Lesetext:
>>>

FRANKFURT FLAIR UND MITTAGSPÄUSCHEN

An diesen Leitfaden im Ostend hat das Historische Museum in der Innenstadt angeknüpft. Direkt im Herzen des ehemals mittelalterlichen Stadtkerns gelegen, wurde es nach jahrelangem Umbaus neu eröffnet und ausgerichtet: Vorbildlich das „Mitmachen für die Bewohner im Stadtlabor“.

Auf dem etwa dreißig minütigen Spaziergang vom Ostend ins Stadtzentrum empfiehlt sich übrigens das aufstrebende Fischerplätzchen für einen Mittagsimbiss – in den umliegenden Cafés mit Brooklyn Flair-genießen Frankfurt ja bei jeder Gelegenheit ihr hessisches Städtchen ;-). Hier am nördlichen Mainufer warfen Fischer einst ihre Netze aus, aber erst 2013 erhielt der Ort seinen jetzigen Namen.

SPÄTNACHMITTAG: MUSEUMSKILOMETER UND MAINSPAZIERGANG UNTER PALMEN

Die Museumsmeile liegt direkt am beliebten Mainufer, das vom Sachsenhäsuer Ufer aus den besten Blick auf die Skyline bietet. Ein Weg und ein Blick, der sich lohnt. Nach einem ausgedehnten Rundgang bietet sich eine Einkehr unter Palmen an: das Restaurant „MainNizza“ will seinen Gästen „Wohnzimmeratmosphäre“ bieten. Das Nizza, die Kurzform von Nizza-Ufer, ist eine Parkanlage in Frankfurt am Main. Der 4,42 Hektar große Park erstreckt sich über etwa einen Kilometer am nördlichen Mainufer zwischen der Untermainbrücke und der Friedensbrücke. Es setzt die Grünflächen der westlichen Frankfurter Wallanlagen am Mainufer fort.

Seinen Namen hat das Nizza von seinem milden Klima, das von seiner windgeschützten Südlage, der günstigen Sonneneinstrahlung und dem Wärmespeicher des Flusses herrührt. Dadurch gedeihen hier zahlreiche Pflanzen der mediterranen Flora, die an die Gärten der französischen Riviera erinnern.

In Frankfurt haben Kunstfreunde also die Qual der Wahl: vom Städelmuseum über die Kunsthalle Schirn bis zum Architektur- oder Postmuseum mit seinen lustigen Telefonschafen, um nur einige zu nennen. An der Kunst führt kein Weg vorbei. Genauso wenig wie am einheimischen Äppelwei, dem regionalen Apfelwein. Am besten zu genießen bei einer Stadttour im Ebbelwei-Express.

SKYLINE BEI NACHT

Die Skyline bei Nacht ist ein unvergessliches Erlebnis: die schönsten Eindrücke bietet ein abendlicher Mainspaziergang oder der Weg hoch auf den Main-Tower der Helaba. Den Abend bei einem Wein oder Cocktail ausklingen lassen wir am besten dort, wo er begann – im Bahnhofsviertel. Das Stanley Diamond mit seinem 20er Jahre Flair bietet Genussvolles bei entsprechenden Preisen in der Ottostraße. Für Weinliebhaber empfiehlt sich wärmstens die kleine „Mey Weinbar“ in der Elbestraße mit französischer Karte. Für den Coolness-Faktor sorgen die Backsteinwände.

<<<

(Gespeicherte Einträge)
>>>

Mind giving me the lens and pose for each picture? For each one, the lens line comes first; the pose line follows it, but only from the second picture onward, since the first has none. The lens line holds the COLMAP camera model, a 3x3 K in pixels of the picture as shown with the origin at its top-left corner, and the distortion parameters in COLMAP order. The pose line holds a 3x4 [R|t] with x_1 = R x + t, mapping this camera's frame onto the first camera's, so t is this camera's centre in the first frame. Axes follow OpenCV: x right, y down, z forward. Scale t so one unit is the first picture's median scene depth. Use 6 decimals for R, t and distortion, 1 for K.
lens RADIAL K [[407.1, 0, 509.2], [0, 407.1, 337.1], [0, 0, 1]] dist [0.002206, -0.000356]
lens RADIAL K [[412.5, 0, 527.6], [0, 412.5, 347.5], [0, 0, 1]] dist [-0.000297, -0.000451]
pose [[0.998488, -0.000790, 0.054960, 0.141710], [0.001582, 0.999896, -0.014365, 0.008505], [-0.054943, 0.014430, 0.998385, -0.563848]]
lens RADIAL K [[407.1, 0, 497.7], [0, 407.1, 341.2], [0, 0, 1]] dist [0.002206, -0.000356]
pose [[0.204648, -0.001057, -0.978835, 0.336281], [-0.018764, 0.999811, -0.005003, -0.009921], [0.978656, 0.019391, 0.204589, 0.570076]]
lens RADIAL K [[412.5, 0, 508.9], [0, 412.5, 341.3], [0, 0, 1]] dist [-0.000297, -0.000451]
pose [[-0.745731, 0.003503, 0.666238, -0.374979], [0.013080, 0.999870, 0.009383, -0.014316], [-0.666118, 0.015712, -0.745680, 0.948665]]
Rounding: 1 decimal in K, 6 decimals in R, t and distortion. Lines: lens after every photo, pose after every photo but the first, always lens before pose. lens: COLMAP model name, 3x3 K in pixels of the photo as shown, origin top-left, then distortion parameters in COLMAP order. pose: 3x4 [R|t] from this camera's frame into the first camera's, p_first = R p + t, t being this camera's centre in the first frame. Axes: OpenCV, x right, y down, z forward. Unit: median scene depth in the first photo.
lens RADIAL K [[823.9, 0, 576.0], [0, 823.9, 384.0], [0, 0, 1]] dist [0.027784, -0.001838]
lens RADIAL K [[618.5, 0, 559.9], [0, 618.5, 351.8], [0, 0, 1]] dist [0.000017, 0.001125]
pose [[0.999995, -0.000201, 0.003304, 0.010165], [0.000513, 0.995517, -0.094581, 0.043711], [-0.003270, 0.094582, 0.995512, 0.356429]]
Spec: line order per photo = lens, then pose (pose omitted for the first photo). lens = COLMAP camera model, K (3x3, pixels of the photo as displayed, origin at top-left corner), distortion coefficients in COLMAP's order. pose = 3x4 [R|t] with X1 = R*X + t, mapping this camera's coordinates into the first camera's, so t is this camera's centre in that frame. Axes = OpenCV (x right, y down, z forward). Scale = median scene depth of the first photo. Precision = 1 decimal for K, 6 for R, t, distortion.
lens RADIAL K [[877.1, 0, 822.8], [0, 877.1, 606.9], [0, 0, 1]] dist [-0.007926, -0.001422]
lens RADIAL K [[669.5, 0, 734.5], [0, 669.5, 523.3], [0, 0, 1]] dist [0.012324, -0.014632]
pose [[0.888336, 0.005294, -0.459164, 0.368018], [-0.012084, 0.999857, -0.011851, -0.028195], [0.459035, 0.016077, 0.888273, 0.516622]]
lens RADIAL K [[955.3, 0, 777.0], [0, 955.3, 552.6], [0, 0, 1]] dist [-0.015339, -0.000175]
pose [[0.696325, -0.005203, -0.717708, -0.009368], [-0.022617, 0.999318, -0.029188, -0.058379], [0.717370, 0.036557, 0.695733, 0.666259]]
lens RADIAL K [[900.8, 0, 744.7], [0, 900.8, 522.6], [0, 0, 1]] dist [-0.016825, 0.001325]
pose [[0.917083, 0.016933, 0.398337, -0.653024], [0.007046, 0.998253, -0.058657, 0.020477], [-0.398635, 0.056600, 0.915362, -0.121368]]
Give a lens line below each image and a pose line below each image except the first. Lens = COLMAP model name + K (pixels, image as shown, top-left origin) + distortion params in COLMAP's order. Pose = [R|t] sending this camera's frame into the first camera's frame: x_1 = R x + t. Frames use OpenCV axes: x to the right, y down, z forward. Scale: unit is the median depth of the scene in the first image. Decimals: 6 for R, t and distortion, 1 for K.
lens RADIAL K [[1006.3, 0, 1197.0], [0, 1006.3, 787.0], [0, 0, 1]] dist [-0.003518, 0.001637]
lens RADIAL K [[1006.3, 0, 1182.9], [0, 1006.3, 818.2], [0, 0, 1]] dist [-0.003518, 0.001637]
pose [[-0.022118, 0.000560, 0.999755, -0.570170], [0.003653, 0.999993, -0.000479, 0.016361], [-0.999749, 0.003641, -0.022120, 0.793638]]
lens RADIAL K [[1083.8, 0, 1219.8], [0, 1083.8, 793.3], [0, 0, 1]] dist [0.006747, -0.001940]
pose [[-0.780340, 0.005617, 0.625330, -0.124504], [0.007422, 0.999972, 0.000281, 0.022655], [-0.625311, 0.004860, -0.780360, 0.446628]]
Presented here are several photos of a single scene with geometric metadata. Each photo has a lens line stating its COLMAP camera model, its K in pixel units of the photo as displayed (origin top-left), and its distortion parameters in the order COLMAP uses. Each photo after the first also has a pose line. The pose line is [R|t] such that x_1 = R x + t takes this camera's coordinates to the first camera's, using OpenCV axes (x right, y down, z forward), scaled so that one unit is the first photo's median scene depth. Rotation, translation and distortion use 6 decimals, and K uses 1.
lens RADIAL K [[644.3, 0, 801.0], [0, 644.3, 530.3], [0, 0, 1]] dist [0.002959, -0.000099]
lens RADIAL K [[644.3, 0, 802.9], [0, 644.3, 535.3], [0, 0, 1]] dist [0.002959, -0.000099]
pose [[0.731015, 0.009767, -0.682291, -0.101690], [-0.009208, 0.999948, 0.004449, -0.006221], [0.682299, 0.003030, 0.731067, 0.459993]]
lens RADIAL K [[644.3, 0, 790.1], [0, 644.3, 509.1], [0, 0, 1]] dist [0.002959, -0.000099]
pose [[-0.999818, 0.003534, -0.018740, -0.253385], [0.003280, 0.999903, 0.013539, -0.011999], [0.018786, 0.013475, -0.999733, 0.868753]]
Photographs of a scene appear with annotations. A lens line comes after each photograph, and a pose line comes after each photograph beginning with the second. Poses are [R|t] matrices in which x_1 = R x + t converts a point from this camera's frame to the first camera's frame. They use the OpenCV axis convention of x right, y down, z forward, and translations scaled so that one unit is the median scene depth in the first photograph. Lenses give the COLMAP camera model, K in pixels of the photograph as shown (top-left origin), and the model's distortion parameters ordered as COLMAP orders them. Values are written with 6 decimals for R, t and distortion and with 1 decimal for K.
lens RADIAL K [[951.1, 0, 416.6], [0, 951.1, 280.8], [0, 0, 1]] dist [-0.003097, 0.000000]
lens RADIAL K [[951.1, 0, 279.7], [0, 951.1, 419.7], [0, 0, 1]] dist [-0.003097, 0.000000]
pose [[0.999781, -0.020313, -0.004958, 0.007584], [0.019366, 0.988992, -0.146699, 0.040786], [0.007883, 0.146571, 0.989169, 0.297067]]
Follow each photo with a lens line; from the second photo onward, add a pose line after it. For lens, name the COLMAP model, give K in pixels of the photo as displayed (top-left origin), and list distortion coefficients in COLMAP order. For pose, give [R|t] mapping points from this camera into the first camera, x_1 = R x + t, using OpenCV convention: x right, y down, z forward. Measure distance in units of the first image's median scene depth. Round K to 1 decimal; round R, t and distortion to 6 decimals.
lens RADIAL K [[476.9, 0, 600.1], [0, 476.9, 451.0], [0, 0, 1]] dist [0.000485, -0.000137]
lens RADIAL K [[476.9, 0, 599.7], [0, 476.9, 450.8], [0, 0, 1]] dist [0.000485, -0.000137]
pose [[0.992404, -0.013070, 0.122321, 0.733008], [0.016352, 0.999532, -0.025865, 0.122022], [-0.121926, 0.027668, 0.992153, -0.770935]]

<<<

Aufgaben:
(a) Entnimm dem Text über Frankfurt wörtlich die Passage, die bei „An diesen Leitfaden“ beginnt und bei „seinen jetzigen Namen.“ endet.
(b) Setze den Text über Frankfurt nach seinem letzten Satz fort.

Antworten:
(a)
An diesen Leitfaden im Ostend hat das Historische Museum in der Innenstadt angeknüpft. Direkt im Herzen des ehemals mittelalterlichen Stadtkerns gelegen, wurde es nach jahrelangem Umbaus neu eröffnet und ausgerichtet: Vorbildlich das „Mitmachen für die Bewohner im Stadtlabor“.

Auf dem etwa dreißig minütigen Spaziergang vom Ostend ins Stadtzentrum empfiehlt sich übrigens das aufstrebende Fischerplätzchen für einen Mittagsimbiss – in den umliegenden Cafés mit Brooklyn Flair-genießen Frankfurt ja bei jeder Gelegenheit ihr hessisches Städtchen ;-). Hier am nördlichen Mainufer warfen Fischer einst ihre Netze aus, aber erst 2013 erhielt der Ort seinen jetzigen Namen.

(b)
GUTE NACHT

Die geborgten 25 Stunden neigen sich die dem Ende zu. Wer sich nicht bei Freunden einquartiert und besondere Hotels bevorzugt, ist mit dem  "25 Hours" Hotel, das im Bahnhofsviertel Fashion und Popkultur bietet  oder dem lässigen Lindenberg  bestens bedient. Im Ostend liegt die Mischung aus Hotel und Wohngemeinschaft in einer 150 Jahre alten Stadtvilla.  

MORGENS HALB ZEHN IN FRANKFURT

Am nächsten Morgen empfiehlt es sich, einfach mal das Frühstück im Hotel zu genießen, und die vermutlich schmerzenden Füße zu schonen. Um Abschied von der Auszeit in Frankfurt mit einem Brunch zu nehmen, eignen sich dann etwa das entspannte Café Metropol gleich hinter dem Dom. Unbedingt reservieren und das vegetarische Schlemmerfrühstück für zwei probieren.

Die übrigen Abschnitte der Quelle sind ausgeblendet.